A Russell High School student was one of only 30 semi-finalists worldwide in a prestigious research and design competition for youth.
Eric Fillion recently advanced as a semi-finalist in the Clean Tech Competition, a technology contest designed to encourage and create solutions to environmental problems related to homes. The goal is to foster a deeper understanding of science, technology, engineering and math-related concepts, to recognize outstanding talent, and prepare the next generation of globally competitive innovators. A total of 270 students from 26 different countries entered this year’s competition.

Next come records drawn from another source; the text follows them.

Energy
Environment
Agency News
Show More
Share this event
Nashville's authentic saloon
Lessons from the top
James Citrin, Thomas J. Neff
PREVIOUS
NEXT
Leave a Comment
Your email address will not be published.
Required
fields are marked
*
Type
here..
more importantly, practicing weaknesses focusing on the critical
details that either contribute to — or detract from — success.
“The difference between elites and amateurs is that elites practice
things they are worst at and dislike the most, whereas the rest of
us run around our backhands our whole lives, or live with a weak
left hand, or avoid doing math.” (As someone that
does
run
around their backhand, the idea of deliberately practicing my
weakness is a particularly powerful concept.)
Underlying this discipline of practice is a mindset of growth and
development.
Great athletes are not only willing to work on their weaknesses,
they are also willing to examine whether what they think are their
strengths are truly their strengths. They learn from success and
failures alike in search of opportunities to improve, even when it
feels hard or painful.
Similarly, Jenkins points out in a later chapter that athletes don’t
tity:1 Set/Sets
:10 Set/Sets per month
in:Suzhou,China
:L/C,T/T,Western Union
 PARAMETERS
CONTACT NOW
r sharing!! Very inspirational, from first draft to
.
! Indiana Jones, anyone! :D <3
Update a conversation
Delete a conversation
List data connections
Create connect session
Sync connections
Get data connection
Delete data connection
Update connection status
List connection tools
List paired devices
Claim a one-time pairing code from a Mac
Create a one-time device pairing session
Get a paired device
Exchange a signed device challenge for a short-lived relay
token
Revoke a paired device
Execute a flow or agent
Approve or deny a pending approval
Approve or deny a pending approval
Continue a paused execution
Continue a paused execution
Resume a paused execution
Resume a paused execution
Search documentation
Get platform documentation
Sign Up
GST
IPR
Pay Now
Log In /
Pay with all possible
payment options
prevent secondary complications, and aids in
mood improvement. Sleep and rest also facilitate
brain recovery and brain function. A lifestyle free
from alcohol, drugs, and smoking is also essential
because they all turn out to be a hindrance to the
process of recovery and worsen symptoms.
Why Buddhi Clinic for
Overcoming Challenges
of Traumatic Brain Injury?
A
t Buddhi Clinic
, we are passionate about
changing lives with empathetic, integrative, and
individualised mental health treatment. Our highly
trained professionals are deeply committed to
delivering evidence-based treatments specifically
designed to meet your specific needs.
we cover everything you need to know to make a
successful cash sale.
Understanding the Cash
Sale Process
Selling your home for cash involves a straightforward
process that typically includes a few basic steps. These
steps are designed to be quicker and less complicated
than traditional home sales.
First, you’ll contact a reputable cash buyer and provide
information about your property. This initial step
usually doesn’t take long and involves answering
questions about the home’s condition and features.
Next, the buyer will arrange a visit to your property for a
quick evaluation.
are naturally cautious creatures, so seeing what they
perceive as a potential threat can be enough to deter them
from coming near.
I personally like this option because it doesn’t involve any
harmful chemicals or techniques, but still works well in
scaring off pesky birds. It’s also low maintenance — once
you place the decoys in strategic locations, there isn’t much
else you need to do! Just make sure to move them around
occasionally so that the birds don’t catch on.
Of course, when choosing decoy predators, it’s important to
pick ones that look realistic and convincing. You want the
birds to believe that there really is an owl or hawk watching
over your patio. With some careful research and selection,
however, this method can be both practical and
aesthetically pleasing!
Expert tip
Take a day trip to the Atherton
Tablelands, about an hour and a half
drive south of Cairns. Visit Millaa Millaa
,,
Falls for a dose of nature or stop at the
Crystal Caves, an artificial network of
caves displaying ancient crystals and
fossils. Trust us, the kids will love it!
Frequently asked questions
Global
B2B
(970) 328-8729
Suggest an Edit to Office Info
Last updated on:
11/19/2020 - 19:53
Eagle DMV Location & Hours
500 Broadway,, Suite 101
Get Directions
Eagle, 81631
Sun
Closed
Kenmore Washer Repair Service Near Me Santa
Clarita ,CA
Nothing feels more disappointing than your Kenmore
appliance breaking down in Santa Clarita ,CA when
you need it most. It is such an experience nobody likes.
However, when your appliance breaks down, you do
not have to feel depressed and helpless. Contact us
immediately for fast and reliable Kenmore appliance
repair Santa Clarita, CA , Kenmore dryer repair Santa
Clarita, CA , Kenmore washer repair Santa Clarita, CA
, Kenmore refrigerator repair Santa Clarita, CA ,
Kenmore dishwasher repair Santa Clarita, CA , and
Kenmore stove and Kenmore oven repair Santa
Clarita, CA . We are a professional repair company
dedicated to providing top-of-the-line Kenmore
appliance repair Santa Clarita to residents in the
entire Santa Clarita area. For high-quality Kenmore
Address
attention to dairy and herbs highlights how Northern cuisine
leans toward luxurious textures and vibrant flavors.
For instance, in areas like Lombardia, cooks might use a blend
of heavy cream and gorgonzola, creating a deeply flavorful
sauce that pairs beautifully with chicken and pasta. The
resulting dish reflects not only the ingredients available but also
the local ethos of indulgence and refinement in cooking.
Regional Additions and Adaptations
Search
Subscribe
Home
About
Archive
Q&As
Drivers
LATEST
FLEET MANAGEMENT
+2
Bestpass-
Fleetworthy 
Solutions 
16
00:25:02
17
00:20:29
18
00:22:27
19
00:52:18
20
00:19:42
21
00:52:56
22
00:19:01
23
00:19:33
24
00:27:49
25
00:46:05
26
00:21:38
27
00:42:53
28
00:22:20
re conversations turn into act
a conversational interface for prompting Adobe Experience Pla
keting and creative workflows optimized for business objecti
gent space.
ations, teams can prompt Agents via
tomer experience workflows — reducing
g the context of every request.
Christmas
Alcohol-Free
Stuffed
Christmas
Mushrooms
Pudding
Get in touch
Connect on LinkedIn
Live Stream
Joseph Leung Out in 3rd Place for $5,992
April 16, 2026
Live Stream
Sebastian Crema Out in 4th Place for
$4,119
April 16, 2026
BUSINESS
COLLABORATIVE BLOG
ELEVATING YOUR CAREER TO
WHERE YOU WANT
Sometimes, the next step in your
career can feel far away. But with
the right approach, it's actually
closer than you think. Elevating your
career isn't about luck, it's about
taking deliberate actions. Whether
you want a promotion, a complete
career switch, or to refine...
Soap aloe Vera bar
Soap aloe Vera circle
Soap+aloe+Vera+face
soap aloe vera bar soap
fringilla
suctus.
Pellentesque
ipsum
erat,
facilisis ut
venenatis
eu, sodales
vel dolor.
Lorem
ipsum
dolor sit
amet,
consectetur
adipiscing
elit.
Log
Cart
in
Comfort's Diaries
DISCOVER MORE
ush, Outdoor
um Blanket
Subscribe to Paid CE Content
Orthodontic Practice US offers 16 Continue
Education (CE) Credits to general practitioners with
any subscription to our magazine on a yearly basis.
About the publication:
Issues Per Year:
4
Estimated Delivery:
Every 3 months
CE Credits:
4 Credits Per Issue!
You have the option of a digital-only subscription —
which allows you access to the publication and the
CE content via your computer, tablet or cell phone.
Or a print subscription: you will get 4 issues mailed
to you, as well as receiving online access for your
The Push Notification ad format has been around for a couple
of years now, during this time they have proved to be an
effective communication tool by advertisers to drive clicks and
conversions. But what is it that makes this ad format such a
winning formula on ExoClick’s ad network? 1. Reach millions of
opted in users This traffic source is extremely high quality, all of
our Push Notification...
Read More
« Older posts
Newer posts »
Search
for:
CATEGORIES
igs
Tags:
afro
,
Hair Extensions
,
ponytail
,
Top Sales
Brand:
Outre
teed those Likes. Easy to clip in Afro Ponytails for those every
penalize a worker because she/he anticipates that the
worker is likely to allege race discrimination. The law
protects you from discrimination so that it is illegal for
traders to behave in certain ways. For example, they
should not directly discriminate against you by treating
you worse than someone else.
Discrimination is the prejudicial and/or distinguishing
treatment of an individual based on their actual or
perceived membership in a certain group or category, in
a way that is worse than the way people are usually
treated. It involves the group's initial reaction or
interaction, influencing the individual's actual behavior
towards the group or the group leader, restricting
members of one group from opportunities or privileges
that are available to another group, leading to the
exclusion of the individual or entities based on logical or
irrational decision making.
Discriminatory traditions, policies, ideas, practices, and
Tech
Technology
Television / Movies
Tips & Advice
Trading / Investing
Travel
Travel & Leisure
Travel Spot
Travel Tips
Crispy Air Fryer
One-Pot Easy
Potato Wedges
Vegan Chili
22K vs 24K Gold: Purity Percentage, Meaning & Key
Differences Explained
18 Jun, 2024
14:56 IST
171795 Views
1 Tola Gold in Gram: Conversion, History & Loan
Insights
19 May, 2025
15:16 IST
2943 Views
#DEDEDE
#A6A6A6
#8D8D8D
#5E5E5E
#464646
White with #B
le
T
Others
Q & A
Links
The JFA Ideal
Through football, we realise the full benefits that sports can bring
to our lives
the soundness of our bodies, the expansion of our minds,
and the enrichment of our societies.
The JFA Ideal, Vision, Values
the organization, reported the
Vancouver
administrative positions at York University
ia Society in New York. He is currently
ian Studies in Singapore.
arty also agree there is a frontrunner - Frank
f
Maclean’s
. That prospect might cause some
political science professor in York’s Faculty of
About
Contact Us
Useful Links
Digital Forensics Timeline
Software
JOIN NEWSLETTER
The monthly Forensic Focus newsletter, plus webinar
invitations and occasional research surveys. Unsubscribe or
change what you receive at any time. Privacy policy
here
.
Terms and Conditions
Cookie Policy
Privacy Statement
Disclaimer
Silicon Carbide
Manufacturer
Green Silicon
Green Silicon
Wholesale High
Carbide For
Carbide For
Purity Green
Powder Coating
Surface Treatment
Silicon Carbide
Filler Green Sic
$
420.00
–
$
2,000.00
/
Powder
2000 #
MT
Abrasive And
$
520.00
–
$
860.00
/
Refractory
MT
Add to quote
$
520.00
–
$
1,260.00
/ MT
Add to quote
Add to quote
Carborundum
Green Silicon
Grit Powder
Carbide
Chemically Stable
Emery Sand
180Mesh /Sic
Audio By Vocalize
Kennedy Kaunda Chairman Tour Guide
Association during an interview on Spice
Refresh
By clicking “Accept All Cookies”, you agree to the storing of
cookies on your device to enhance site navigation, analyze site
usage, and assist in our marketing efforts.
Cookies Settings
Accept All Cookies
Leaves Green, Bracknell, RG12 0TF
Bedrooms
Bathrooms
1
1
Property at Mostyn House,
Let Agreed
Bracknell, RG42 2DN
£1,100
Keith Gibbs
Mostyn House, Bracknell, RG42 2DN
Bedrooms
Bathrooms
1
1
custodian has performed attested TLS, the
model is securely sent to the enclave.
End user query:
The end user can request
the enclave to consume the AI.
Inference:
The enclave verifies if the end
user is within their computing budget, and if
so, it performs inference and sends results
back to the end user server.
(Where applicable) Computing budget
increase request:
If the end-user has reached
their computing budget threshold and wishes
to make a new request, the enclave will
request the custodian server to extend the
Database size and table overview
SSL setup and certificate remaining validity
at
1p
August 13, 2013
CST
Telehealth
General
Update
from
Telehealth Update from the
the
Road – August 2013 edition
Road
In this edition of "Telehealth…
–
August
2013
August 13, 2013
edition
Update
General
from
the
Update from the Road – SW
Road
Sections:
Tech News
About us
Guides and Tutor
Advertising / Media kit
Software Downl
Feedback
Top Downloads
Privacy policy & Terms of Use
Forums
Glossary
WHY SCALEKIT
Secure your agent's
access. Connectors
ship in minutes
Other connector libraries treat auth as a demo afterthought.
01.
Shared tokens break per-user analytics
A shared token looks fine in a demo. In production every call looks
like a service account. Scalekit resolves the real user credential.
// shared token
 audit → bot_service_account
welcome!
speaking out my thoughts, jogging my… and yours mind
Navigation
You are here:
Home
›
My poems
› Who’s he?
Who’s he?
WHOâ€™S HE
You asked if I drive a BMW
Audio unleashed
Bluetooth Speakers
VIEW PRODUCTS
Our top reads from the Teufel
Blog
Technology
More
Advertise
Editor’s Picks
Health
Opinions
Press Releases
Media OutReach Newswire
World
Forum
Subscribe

Fillion earned this recognition for developing a device called a Phantom Relay, which eliminates phantom energy consumption by computer systems and other electrical appliances. Phantom energy is consumed by electrical appliances while they are turned off. Studies suggest that a standard personal computer setup can consume up to 13 watts per hour when turned off, and that consumers across North America spend billions each year due to phantom energy consumption. The Grade 12 student, who has been accepted into the Queen’s University computer engineering program, developed a device that uses a force sensor, an Arduino computer board and a solid state relay to safely eliminate phantom energy consumption. With the number of PCs worldwide, Fillion believes his invention has the potential to drastically cut energy waste.
“It felt really good,” said Fillion of making the semi-finals. “It really made me realize I made the right decision to go into computer engineering.”
With an interest in environmentalism as well as computer engineering, Fillion hopes to one day work in the automotive or solar energy fields.